Business News of Tuesday, 30 April 2013

Source: GNA

Ghana needs 290,000 PoS to enter cashless arena - GBC Boss

Ghana needs about 290,000 Point of Sale (PoS) terminals with an estimated investment of $145 million to push the country into the arena of a cashless economy, Ghana Commercial Bank boss said on Monday.

PoS terminals which have been identified as critical to achieving the objective of e-electronic payments system, are electronic devices that enable customers to make payment to merchants in exchange for goods and services.

The GCB Managing Director, Mr Simon Dornoo speaking at a day’s panel discussion on achieving cashless society in Ghana, said research had shown that globally, leading countries with e-payments system had an average of 2,200 PoS terminals per 100,000 adults.

“How do we finance this investment and what is the appropriate role of each stakeholder in the development of the electronic payments system,” he asked participants at the discussion organized by the GCB as part of its 60th anniversary celebration.

It was held under the theme: ”Achieving a Cashless Society – The Role of Banks, the Government and the Customer” and attended by representatives from financial institutions, academia, the telecom sector, technology experts, policy makers and officials from the government.

The role players like the banks, the government and customers have to play in ensuring that Ghana move from cash to electronic forms of payment, were discussed.

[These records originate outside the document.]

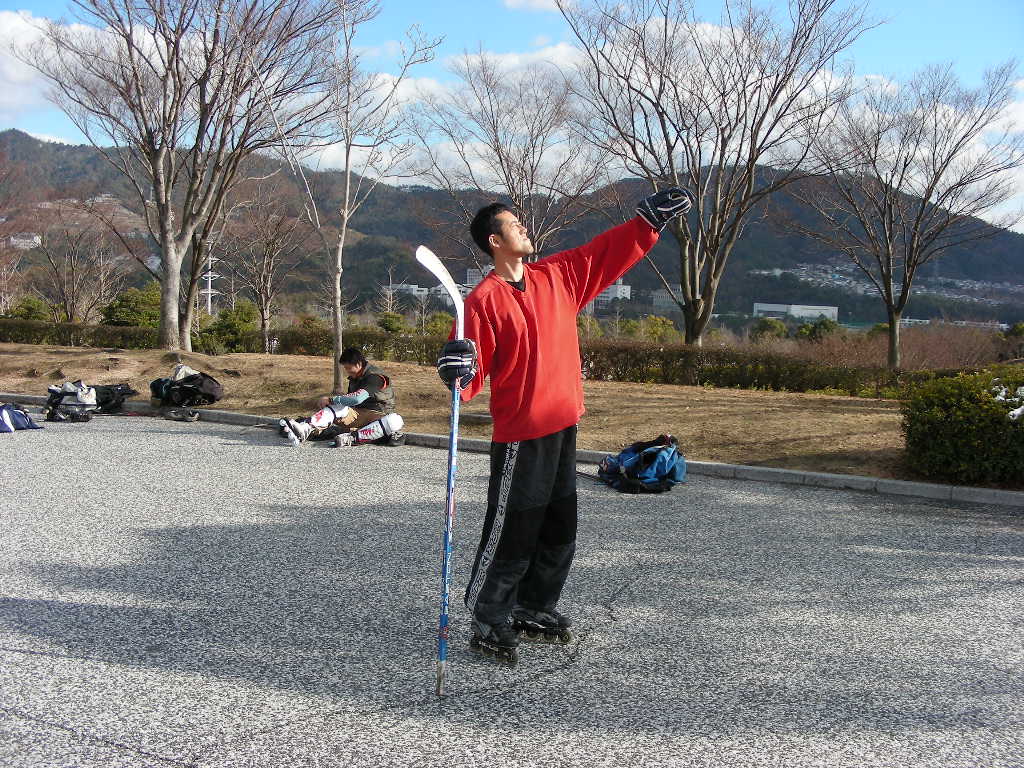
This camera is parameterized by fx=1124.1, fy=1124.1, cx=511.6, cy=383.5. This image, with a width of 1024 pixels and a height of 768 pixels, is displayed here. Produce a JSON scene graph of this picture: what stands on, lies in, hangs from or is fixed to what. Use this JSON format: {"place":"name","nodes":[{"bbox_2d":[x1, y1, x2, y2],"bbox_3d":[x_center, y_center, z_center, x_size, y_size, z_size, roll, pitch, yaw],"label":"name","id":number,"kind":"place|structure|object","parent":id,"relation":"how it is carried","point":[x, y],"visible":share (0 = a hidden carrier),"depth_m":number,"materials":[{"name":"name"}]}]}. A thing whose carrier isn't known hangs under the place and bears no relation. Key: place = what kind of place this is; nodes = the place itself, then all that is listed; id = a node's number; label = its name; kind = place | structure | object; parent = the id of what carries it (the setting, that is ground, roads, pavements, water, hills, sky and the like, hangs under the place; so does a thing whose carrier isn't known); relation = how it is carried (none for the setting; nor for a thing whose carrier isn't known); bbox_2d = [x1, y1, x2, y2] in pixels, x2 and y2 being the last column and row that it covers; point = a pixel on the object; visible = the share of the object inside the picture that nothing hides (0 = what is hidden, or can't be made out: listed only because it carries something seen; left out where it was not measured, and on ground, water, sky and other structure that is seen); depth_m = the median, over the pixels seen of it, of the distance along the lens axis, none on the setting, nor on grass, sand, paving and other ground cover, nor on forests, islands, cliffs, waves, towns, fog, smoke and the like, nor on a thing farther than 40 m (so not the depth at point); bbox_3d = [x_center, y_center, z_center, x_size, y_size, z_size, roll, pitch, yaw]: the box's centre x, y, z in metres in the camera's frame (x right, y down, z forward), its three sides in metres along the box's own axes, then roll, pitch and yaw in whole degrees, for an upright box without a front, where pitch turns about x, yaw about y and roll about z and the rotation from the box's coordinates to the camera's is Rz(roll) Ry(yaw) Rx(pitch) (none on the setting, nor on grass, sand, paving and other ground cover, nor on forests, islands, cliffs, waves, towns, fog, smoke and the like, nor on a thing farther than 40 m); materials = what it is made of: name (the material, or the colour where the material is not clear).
{"place":"outdoors","nodes":[
{"label":"outdoors","id":0,"kind":"place"},
{"bbox_2d":[8,232,41,248],"label":"building","id":1,"kind":"structure","parent":0,"point":[30,244],"materials":[{"name":"white"}]},
{"bbox_2d":[0,10,116,126],"label":"cloud","id":2,"kind":"structure","parent":0,"point":[11,72],"materials":[{"name":"white"}]},
{"bbox_2d":[383,283,428,298],"label":"building","id":3,"kind":"structure","parent":0,"point":[412,287],"materials":[{"name":"white"}]},
{"bbox_2d":[293,39,605,181],"label":"cloud","id":4,"kind":"structure","parent":0,"point":[336,153],"materials":[{"name":"white"}]},
{"bbox_2d":[465,265,491,286],"label":"building","id":5,"kind":"structure","parent":0,"point":[471,274],"materials":[{"name":"white"}]},
{"bbox_2d":[0,343,970,484],"label":"dry lawn","id":6,"kind":"structure","parent":0,"point":[43,392],"materials":[{"name":"brown plant"}]},
{"bbox_2d":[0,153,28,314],"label":"bare tree","id":7,"kind":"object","parent":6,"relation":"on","point":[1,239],"visible":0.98,"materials":[{"name":"brown wood"}]},
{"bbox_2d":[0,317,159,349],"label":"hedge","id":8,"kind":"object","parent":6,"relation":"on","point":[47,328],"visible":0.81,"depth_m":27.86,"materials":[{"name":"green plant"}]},
{"bbox_2d":[18,0,352,365],"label":"bare tree","id":9,"kind":"object","parent":6,"relation":"on","point":[177,50],"visible":1,"depth_m":19.06,"materials":[{"name":"brown plant"}]},
{"bbox_2d":[202,302,258,353],"bbox_3d":[-6.991,-1.317,27.994,1.491,1.490,1.493,2,5,11],"label":"shrub","id":10,"kind":"object","parent":6,"relation":"on","point":[230,323],"visible":0.75,"depth_m":27.68,"materials":[{"name":"green plant"}]},
{"bbox_2d":[226,181,308,351],"bbox_3d":[-6.835,-3.323,31.139,2.989,5.108,2.892,6,7,43],"label":"bare tree","id":11,"kind":"object","parent":6,"relation":"on","point":[263,304],"visible":0.99,"depth_m":30.99,"materials":[{"name":"brown plant"}]},
{"bbox_2d":[264,0,439,398],"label":"bare tree","id":12,"kind":"object","parent":6,"relation":"on","point":[338,282],"visible":0.99,"depth_m":15.36,"materials":[{"name":"plant"}]},
{"bbox_2d":[2,318,946,398],"bbox_3d":[-1.346,-0.479,19.470,20.734,0.827,1.148,2,5,11],"label":"hedge","id":13,"kind":"object","parent":6,"relation":"on","point":[745,381],"visible":0.71,"depth_m":18.88,"materials":[{"name":"green plant"}]},
{"bbox_2d":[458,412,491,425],"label":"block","id":14,"kind":"object","parent":6,"relation":"on","point":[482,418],"visible":0.76,"depth_m":11.16,"materials":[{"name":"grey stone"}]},
{"bbox_2d":[560,0,874,348],"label":"bare tree","id":15,"kind":"object","parent":6,"relation":"on","point":[711,295],"visible":1,"depth_m":20.04,"materials":[{"name":"brown plant"}]},
{"bbox_2d":[789,60,1023,366],"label":"bare tree","id":16,"kind":"object","parent":6,"relation":"on","point":[904,293],"visible":1,"depth_m":22.41,"materials":[{"name":"brown plant"}]},
{"bbox_2d":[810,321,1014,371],"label":"shrub","id":17,"kind":"object","parent":6,"relation":"on","point":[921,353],"visible":0.58,"depth_m":26.31,"materials":[{"name":"plant"}]},
{"bbox_2d":[901,363,1023,484],"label":"shrub","id":18,"kind":"object","parent":6,"relation":"on","point":[961,418],"visible":0.97,"depth_m":8.29,"materials":[{"name":"green plant"}]},
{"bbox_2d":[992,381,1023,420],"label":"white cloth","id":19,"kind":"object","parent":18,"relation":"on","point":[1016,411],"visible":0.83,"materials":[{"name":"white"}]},
{"bbox_2d":[0,412,1023,767],"label":"road","id":20,"kind":"structure","parent":0,"point":[280,728],"materials":[{"name":"grey asphalt"}]},
{"bbox_2d":[0,403,41,432],"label":"blue bag","id":21,"kind":"object","parent":20,"relation":"on","point":[5,416],"visible":0.99,"depth_m":10.09,"materials":[{"name":"blue fabric"}]},
{"bbox_2d":[43,379,97,422],"bbox_3d":[-4.472,0.162,11.360,0.595,0.414,0.499,2,5,11],"label":"backpack","id":22,"kind":"object","parent":20,"relation":"on","point":[51,390],"visible":0.89,"depth_m":11.24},
{"bbox_2d":[86,383,136,413],"bbox_3d":[-4.370,0.128,12.091,0.570,0.363,0.481,2,5,11],"label":"black bag","id":23,"kind":"object","parent":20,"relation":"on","point":[121,390],"visible":0.78,"depth_m":11.98,"materials":[{"name":"black fabric"}]},
{"bbox_2d":[163,406,199,421],"bbox_3d":[-3.293,0.287,11.193,0.405,0.149,0.238,2,5,11],"label":"shoe","id":24,"kind":"object","parent":20,"relation":"on","point":[179,416],"visible":0.99,"depth_m":11.13,"materials":[{"name":"black"}]},
{"bbox_2d":[279,349,405,447],"bbox_3d":[-1.482,0.119,9.816,0.996,0.834,0.867,2,5,11],"label":"man","id":25,"kind":"object","parent":20,"relation":"on","point":[323,422],"visible":0.99,"depth_m":9.72},
{"bbox_2d":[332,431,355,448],"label":"shoe","id":26,"kind":"object","parent":20,"relation":"on","point":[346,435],"visible":0.96,"depth_m":9.48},
{"bbox_2d":[0,394,1021,506],"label":"curb","id":27,"kind":"structure","parent":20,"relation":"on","point":[861,480],"depth_m":8.20,"materials":[{"name":"grey concrete"}]},
{"bbox_2d":[438,189,691,672],"bbox_3d":[0.156,0.145,3.873,0.623,1.474,0.871,2,5,11],"label":"man","id":28,"kind":"object","parent":20,"relation":"on","point":[531,319],"visible":0.98,"depth_m":3.69},
{"bbox_2d":[413,244,464,699],"bbox_3d":[-0.198,0.263,3.403,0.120,1.179,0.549,1,5,0],"label":"hockey stick","id":29,"kind":"object","parent":28,"relation":"in","point":[454,427],"visible":0.88,"depth_m":3.41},
{"bbox_2d":[596,434,686,493],"bbox_3d":[0.921,0.538,7.837,0.613,0.387,0.667,0,5,-15],"label":"backpack","id":30,"kind":"object","parent":20,"relation":"on","point":[622,457],"visible":0.97,"depth_m":7.65,"materials":[{"name":"blue fabric"}]},
{"bbox_2d":[0,0,1023,228],"label":"sky","id":31,"kind":"structure","parent":0,"point":[518,5],"materials":[{"name":"blue"}]},
{"bbox_2d":[0,128,1023,328],"label":"mountain","id":32,"kind":"structure","parent":0,"point":[637,285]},
{"bbox_2d":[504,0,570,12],"label":"cloud","id":33,"kind":"structure","parent":0,"point":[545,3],"materials":[{"name":"white"}]},
{"bbox_2d":[595,280,631,303],"label":"building","id":34,"kind":"structure","parent":0,"point":[626,287],"materials":[{"name":"white"}]},
{"bbox_2d":[652,286,684,311],"label":"building","id":35,"kind":"structure","parent":0,"point":[664,295],"materials":[{"name":"grey"}]},
{"bbox_2d":[752,302,839,320],"label":"building","id":36,"kind":"structure","parent":0,"point":[834,310],"materials":[{"name":"white"}]},
{"bbox_2d":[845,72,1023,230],"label":"cloud","id":37,"kind":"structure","parent":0,"point":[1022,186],"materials":[{"name":"white"}]},
{"bbox_2d":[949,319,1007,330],"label":"building","id":38,"kind":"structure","parent":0,"point":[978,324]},
{"label":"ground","id":39,"kind":"structure","parent":0},
{"bbox_2d":[8,296,51,321],"bbox_3d":[-16.221,-2.049,37.651,1.678,1.707,1.719,2,5,11],"label":"shrub","id":40,"kind":"object","parent":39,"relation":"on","point":[28,308],"visible":0.54,"depth_m":37.31,"materials":[{"name":"green plant"}]},
{"bbox_2d":[29,206,126,320],"label":"bare tree","id":41,"kind":"object","parent":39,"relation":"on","point":[73,269],"visible":0.95,"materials":[{"name":"brown plant"}]},
{"bbox_2d":[101,285,161,326],"bbox_3d":[-11.294,-1.978,33.995,2.261,2.014,2.331,2,5,11],"label":"shrub","id":42,"kind":"object","parent":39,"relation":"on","point":[130,319],"visible":0.64,"depth_m":33.47,"materials":[{"name":"green plant"}]},
{"bbox_2d":[149,364,223,407],"bbox_3d":[-3.612,0.039,12.418,0.839,0.466,0.630,2,5,11],"label":"black backpack","id":43,"kind":"object","parent":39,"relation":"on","point":[189,390],"visible":0.99,"depth_m":12.25,"materials":[{"name":"black fabric"}]},
{"bbox_2d":[202,239,219,314],"label":"transmission tower","id":44,"kind":"structure","parent":39,"relation":"on","point":[208,291],"materials":[{"name":"white metal"}]},
{"bbox_2d":[377,311,408,333],"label":"shrub","id":45,"kind":"object","parent":39,"relation":"on","point":[384,321],"visible":0.72,"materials":[{"name":"green plant"}]},
{"bbox_2d":[422,311,454,337],"bbox_3d":[-2.360,-1.539,36.648,1.547,1.572,1.509,2,5,11],"label":"shrub","id":46,"kind":"object","parent":39,"relation":"on","point":[433,325],"visible":0.63,"depth_m":36.27,"materials":[{"name":"green plant"}]},
{"bbox_2d":[406,45,634,259],"bbox_3d":[0.310,-3.615,23.268,4.780,6.629,4.863,-4,7,-45],"label":"bare tree","id":47,"kind":"object","parent":39,"relation":"on","point":[507,166],"visible":0.9,"depth_m":22.86,"materials":[{"name":"plant"}]},
{"bbox_2d":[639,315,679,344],"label":"shrub","id":48,"kind":"object","parent":39,"relation":"on","point":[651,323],"visible":0.66,"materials":[{"name":"plant"}]},
{"bbox_2d":[750,316,789,342],"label":"shrub","id":49,"kind":"object","parent":39,"relation":"on","point":[781,330],"visible":0.78,"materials":[{"name":"green plant"}]},
{"bbox_2d":[795,316,839,342],"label":"shrub","id":50,"kind":"object","parent":39,"relation":"on","point":[813,330],"visible":0.65,"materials":[{"name":"green plant"}]}
]}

Mr Dornoo said as a way of encouraging the use of its electronic cards, the GCB had set the pace by providing ATM (automated teller machine) service to its customers free of charge. In addition, he said the GCB was offering internet and mobile banking in addition to introducing PoS terminals.

A cashless regime envisions a society where goods and services are paid for by cards, electronic funds transfers or online, rather than with cash or cheque. Statistics show that while in the developed world more than 80 per cent of all financial transaction is done electronically, this is the opposite in Ghana.

Mr Dornoo said Ghana’s slow pace growth of the adoption of e-payments could best be explained from the long queues or overcrowding in banking halls where customers go to perform basic transactions such as depositing, or withdrawing funds all of which can be performed electronically.

He said: “The payments infrastructure has expanded and banking systems are now interoperable so the conditions are right to move a lot faster to join those countries that have made significant progress towards this goal.”

The Minister of Communications, Dr Omane Boamah, in statement read for him, noted that securing the understanding of the population to adopt the new payments system was critical to achieve the overall goal.

He called for education to be intensified not only in the urban areas but more in the peri-urban and rural communities.